Professor Texas A&M University Health Science Center Bryan, Texas, United States
Introduction/Rationale: Eukaryotic elongation factor 2 kinase (eEF2K) is a stress-responsive regulator of protein synthesis implicated in melanoma progression, but its role in tumor immune evasion remains poorly defined.

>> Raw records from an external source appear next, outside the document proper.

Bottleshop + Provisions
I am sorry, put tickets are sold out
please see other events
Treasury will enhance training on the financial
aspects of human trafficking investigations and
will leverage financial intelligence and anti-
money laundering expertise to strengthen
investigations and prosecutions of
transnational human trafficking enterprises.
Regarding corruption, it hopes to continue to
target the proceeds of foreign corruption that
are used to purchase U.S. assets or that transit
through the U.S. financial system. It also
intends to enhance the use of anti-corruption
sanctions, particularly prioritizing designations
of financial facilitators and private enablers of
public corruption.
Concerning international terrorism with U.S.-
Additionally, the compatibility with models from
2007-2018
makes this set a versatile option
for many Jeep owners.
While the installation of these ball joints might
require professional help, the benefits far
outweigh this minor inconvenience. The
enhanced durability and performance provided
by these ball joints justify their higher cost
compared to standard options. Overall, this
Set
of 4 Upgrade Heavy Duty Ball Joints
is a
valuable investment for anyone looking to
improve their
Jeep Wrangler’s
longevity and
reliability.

Methods: We investigated how eEF2K influences PD-L1 expression through modulation of Cyclin D1. We analyzed gene expression and dependency datasets from The Cancer Genome Atlas (TCGA) and Cancer Dependency Map (DepMap). Protein–protein interactions were assessed by co-immunoprecipitation. Cyclin D1 was inhibited pharmacologically with palbociclib. Immune responses were evaluated in murine B16-OVA and human A2058 melanoma models using flow cytometry and immunohistochemistry after genetic or pharmacologic modulation of eEF2K and Cyclin D1.
Results: We discovered that high eEF2K expression correlated with elevated PD-L1 levels and poorer clinical outcomes in melanoma patients. Mechanistically, eEF2K suppressed Cyclin D1 expression, while loss of eEF2K led to Cyclin D1 upregulation and consequent stabilization of PD-L1 protein. Co-immunoprecipitation confirmed a physical interaction between eEF2K and Cyclin D1. Pharmacologic inhibition of Cyclin D1 reversed PD-L1 accumulation and mitigated eEF2K-driven immune suppression. In vivo, eEF2K inhibition decreased PD-L1 expression and enhanced CD8⁺ T cell infiltration and cytotoxicity. Palbociclib treatment similarly restored cytotoxic T lymphocyte function and improved anti-tumor immunity in eEF2K knockout tumors.
Conclusion: Our findings reveal that eEF2K drives immune evasion in melanoma by stabilizing PD-L1 through Cyclin D1 suppression. Targeting the eEF2K–Cyclin D1–PD-L1 axis represents a promising strategy to augment immune checkpoint blockades and improve anti-tumor immune responses.